Needless to say, that is not going to impress Cameron's eurosceptic backbenchers: it just makes them more determined than ever to get Britain out of the EU.
As does Merkel's very clear message that, apart from a few tweaks here and there, Cameron has little chance of renegotiating the fundamental terms of Britain's relationship with Brussels.
Which begs the question – why did Dave bother to invite Angela?
The way he rolled out the red carpet – the rare honour of addressing both Houses of Parliament followed by lunch at Downing Street and tea with the Queen – was in marked contrast to the pub lunch that was given to Francois Hollande of France. All very amusing for anti-socialist Francophobes in the Tory Party, but in the end it is Hollande that David Cameron needs to win over, just as much as the German Chancellor.
The fact is the Merkel trip was badly handled by Number Ten, which briefed eurosceptic papers such as the Daily Telegraph that Merkel was coming with a gift for Dave of major concessions, that they were almost reading from the same script when it came to EU structural reform, including Britain’s concerns about free movement of immigrants to Britain from Europe.

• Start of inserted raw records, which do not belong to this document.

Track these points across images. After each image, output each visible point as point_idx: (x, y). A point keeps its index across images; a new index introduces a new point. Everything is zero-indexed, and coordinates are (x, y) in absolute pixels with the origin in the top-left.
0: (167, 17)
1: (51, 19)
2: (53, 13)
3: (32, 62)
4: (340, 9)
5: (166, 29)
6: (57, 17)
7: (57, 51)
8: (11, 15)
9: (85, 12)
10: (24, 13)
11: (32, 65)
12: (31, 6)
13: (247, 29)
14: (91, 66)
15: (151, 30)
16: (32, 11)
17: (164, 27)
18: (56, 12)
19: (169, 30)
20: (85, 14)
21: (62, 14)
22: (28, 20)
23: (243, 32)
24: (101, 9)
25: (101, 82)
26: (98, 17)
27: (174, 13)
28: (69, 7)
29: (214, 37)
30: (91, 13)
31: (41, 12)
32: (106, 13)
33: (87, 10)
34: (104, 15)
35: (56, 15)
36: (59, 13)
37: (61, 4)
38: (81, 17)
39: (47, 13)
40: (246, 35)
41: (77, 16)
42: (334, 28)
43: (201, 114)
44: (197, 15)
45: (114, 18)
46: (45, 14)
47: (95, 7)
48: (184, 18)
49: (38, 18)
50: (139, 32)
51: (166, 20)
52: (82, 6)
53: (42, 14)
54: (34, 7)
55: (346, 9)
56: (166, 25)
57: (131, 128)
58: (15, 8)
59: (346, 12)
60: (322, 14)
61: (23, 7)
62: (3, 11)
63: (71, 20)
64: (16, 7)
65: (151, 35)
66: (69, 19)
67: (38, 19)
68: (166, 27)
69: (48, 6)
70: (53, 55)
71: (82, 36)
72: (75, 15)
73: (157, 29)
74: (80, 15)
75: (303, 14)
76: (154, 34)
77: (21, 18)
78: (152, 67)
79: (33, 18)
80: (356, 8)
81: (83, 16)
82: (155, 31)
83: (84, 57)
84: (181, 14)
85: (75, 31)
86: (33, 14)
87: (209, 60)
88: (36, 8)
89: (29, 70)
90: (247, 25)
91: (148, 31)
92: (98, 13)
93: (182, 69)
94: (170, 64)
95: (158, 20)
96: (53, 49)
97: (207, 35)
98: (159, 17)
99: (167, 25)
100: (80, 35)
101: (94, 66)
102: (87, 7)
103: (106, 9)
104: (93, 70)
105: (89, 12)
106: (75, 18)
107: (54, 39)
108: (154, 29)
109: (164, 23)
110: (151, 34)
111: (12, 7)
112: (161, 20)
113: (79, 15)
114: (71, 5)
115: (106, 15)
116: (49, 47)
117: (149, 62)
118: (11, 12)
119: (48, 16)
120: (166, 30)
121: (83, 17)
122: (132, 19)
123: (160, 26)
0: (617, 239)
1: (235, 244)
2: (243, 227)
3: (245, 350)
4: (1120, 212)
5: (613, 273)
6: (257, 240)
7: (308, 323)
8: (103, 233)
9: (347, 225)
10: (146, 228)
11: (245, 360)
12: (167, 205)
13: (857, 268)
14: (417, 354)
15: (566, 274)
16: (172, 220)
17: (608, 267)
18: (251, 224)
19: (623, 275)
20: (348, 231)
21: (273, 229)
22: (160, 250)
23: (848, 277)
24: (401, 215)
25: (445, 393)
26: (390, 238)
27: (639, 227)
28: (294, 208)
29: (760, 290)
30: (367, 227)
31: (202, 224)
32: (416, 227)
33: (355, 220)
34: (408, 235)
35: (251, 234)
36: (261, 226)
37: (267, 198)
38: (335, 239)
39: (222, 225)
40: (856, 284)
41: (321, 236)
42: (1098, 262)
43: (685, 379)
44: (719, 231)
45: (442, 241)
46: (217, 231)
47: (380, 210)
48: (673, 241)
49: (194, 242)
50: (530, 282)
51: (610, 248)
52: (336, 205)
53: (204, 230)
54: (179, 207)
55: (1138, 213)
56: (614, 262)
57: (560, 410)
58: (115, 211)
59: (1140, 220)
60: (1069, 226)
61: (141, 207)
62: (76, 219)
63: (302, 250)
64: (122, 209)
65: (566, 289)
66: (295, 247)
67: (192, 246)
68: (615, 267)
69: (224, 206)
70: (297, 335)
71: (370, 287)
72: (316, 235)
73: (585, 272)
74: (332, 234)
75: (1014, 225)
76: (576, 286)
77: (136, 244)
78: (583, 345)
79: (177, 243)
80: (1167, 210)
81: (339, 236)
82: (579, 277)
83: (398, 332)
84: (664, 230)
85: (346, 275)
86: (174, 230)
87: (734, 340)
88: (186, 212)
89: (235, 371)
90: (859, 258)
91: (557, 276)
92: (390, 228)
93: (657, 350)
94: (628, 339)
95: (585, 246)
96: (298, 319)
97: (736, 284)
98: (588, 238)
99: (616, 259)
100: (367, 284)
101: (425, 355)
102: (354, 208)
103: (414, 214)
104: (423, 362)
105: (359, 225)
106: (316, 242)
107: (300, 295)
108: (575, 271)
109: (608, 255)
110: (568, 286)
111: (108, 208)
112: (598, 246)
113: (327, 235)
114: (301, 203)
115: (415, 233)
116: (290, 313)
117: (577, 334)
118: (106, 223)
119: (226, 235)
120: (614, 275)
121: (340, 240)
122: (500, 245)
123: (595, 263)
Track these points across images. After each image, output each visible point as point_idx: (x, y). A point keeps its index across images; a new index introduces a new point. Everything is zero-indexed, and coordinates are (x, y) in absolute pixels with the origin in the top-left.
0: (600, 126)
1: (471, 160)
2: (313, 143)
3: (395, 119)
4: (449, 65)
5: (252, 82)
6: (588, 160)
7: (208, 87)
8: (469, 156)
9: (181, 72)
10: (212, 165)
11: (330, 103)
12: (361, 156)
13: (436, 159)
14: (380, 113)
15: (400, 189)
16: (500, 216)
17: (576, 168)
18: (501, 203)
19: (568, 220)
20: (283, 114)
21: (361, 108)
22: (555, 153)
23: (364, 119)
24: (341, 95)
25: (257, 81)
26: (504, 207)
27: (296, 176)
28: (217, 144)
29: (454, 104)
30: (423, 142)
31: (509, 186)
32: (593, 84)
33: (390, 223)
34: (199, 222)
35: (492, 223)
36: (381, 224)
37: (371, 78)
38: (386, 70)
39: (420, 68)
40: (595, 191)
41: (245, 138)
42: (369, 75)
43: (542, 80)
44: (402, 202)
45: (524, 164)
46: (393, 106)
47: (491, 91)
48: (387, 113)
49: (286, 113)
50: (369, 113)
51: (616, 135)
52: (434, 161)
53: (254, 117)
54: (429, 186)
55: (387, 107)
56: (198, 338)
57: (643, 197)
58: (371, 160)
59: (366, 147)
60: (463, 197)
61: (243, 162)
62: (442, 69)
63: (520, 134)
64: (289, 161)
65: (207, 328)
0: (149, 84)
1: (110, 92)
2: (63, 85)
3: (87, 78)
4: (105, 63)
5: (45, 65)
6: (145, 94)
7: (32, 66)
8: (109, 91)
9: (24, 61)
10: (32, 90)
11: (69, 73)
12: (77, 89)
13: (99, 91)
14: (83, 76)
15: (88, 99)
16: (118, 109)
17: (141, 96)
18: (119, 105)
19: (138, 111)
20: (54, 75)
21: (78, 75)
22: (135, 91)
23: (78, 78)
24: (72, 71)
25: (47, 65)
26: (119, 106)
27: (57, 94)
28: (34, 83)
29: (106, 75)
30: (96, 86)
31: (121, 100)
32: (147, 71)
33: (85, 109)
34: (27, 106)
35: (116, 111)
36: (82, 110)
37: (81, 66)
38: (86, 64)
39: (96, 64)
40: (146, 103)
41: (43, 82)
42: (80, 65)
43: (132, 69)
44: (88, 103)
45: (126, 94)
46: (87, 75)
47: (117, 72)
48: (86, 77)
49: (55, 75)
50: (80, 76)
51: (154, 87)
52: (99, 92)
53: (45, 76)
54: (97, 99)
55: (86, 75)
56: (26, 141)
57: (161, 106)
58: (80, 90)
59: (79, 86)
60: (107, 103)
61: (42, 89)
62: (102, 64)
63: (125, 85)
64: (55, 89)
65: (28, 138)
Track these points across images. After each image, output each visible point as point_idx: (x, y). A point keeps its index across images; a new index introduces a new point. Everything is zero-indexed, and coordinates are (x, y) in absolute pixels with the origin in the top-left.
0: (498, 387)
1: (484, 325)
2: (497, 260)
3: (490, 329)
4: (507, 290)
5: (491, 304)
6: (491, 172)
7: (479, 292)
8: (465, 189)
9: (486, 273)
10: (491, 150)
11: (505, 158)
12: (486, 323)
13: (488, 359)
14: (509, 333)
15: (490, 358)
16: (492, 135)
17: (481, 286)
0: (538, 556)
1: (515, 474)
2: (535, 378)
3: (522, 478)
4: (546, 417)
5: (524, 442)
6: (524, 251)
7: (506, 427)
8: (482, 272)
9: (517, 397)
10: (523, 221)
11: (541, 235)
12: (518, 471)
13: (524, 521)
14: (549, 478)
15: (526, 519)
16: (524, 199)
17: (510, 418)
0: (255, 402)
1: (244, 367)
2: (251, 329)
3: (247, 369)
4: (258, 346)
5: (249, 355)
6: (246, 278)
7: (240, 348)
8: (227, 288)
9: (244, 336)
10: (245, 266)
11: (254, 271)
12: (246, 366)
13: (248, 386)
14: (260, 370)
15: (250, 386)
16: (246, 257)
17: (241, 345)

Such hopes were immediately dashed by Merkel. “Some expect my speech to pave the way for a fundamental reform of the European architecture which will satisfy all kinds of alleged or actual British wishes. I am afraid they are in for a disappointment,” she said.
All she would offer was limited reform, saying: "I believe we need to adapt the legal foundations of the monetary union in a limited, targeted and speedy way to stabilise the union for the long term."
She also indicated that there might be something that can be done about benefit tourism. But as for the right of EU citizens to come here to find work, as Benedict Brogan of the Telegraph blogged overnight: "You can bet your lederhosen that not just Mrs Merkel, but none of the other EU member states, will countenance a watering-down of that principle."
In the Financial Times, political commentator Philip Stephens writes: "One senior German official has been heard to remark – only a little unkindly – that she [Merkel] has two European missions: the first to rescue the euro, and the second to save Mr Cameron from his own political miscalculation."
Cameron, says Stephens, "had hoped – naively – that the promise of a second referendum would turn the tide of Tory Europhobia. The reverse has been true. Many sceptics demand changes in the terms of the relationship that they know well can be achieved only through departure."
While Dave and Angela managed an awkward kiss, more and more members of his own party are being driven into the arms of Ukip. Some senior Tories meanwhile worry - is their leader naïve, as Stephens suggests, or inept?